Startups und Venture Capital-Fonds liegen in der Implementierung einer ESG (Environment, Social, Governance)-Strategie weit auseinander. Zu diesem Ergebnis kommen KfW Capital und Boston Consulting Group (BCG) in einer gemeinsamen Befragung zur Bedeutung von ESG für Venture Capital-Fonds und Start-ups. Demnach haben 70% der 76 befragten Venture-Capitalists mit Sitz in Europa eine solche Strategie bereits verankert, bei den 109 befragten Startups gab allerdings nur rund ein Drittel positives Feedback.

Dauerhafter Mehrwert von ESG

Auch beim Blick in die Zukunft zeigt sich zwischen Venture Capital-Gesellschaft und Start-ups noch Diskrepanz: Während der Viertel der Fonds in ESG einen dauerhaften Mehrwert für ihre Geschäftstätigkeit sehen, sind nur zwei Drittel der befragten Startups davon überzeugt. Als besonders relevant erachten Venture Capital-Gesellschaften die ESG-Themen Mitarbeiterengagement / Diversität und Inklusion, Businessethik, Governance, Technologie- und Innovationsethik – allesamt Themen, die das Risiko minimieren und die Reputation potenziell steigern. Start-ups hingegen konzentrieren sich vor allem auf die Kundenzufriedenheit und Produktqualität.

Kommunikation entscheidend

Die KfW Capital sieht durch die Studie vor allem Optimierungsbedarf bei der Kommunikation, da sich nur 36% der Fonds regelmäßig mit ihren Portfoliounternehmen zu ESG austauschen. Zudem sieht nur ein Viertel ESG als wichtig an, um neue Investoren zu gewinnen.

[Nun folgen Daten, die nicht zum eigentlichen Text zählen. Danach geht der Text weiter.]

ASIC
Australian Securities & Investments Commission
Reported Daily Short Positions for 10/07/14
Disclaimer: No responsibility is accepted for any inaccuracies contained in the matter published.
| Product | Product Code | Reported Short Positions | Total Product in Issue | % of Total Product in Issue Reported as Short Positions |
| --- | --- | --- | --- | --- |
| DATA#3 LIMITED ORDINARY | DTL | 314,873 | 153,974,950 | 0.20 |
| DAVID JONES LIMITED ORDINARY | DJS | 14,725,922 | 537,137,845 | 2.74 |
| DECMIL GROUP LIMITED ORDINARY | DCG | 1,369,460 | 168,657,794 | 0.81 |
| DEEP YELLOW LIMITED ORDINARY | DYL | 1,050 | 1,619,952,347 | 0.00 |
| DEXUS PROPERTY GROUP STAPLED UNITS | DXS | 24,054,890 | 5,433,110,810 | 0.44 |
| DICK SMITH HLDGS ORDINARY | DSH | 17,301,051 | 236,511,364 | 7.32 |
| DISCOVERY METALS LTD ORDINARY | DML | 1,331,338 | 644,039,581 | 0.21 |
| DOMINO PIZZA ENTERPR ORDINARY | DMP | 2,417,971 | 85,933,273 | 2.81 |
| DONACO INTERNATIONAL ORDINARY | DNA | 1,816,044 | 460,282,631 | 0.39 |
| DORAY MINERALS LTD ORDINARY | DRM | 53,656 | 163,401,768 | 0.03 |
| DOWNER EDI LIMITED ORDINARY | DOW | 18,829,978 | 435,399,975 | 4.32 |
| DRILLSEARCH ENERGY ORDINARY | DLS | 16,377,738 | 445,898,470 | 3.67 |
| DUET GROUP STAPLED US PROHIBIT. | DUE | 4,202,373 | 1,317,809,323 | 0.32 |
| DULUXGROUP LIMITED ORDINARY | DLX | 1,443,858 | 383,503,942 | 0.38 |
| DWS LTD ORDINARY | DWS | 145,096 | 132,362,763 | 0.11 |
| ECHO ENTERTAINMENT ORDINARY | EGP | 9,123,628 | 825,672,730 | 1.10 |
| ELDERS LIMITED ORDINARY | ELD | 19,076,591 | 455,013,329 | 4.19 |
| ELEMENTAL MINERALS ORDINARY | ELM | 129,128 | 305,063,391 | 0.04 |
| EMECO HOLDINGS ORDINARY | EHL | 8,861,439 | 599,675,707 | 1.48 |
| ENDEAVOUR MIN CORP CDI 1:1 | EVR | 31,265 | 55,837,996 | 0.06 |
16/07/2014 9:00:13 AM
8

Um hier nachhaltig erfolgreich zu sein, brauchen sowohl Venture Capital-Gesellschaften als auch Start-ups laut Studie eine belastbare ESG-Strategie, deren Implementierung regelmäßig gemessen und reported wird. Mit gutem Beispiel gehen die Impact-Fonds voran, die 22% der befragten Gesellschaften ausmachen. Fast 90% sind in regelmäßigen Austausch mit ihrem Portfolio, die übrigen 10% sprechen das Thema zumindest unregelmäßig bei den Start-ups an.

Interview: ESG-Standard für VCs fehlt

KfW Capital und BCG haben im Rahmen der Studie einen eigenen Ansatz entwickelt, wie ESG bei Fonds und Jungunternehmen implementiert werden kann. Mehr dazu berichten Jörg Goschin, Geschäftsführer von KfW Capital, und Oliver Dany, Senior Partner und Finanzexperte Boston Consulting Group, im Interview.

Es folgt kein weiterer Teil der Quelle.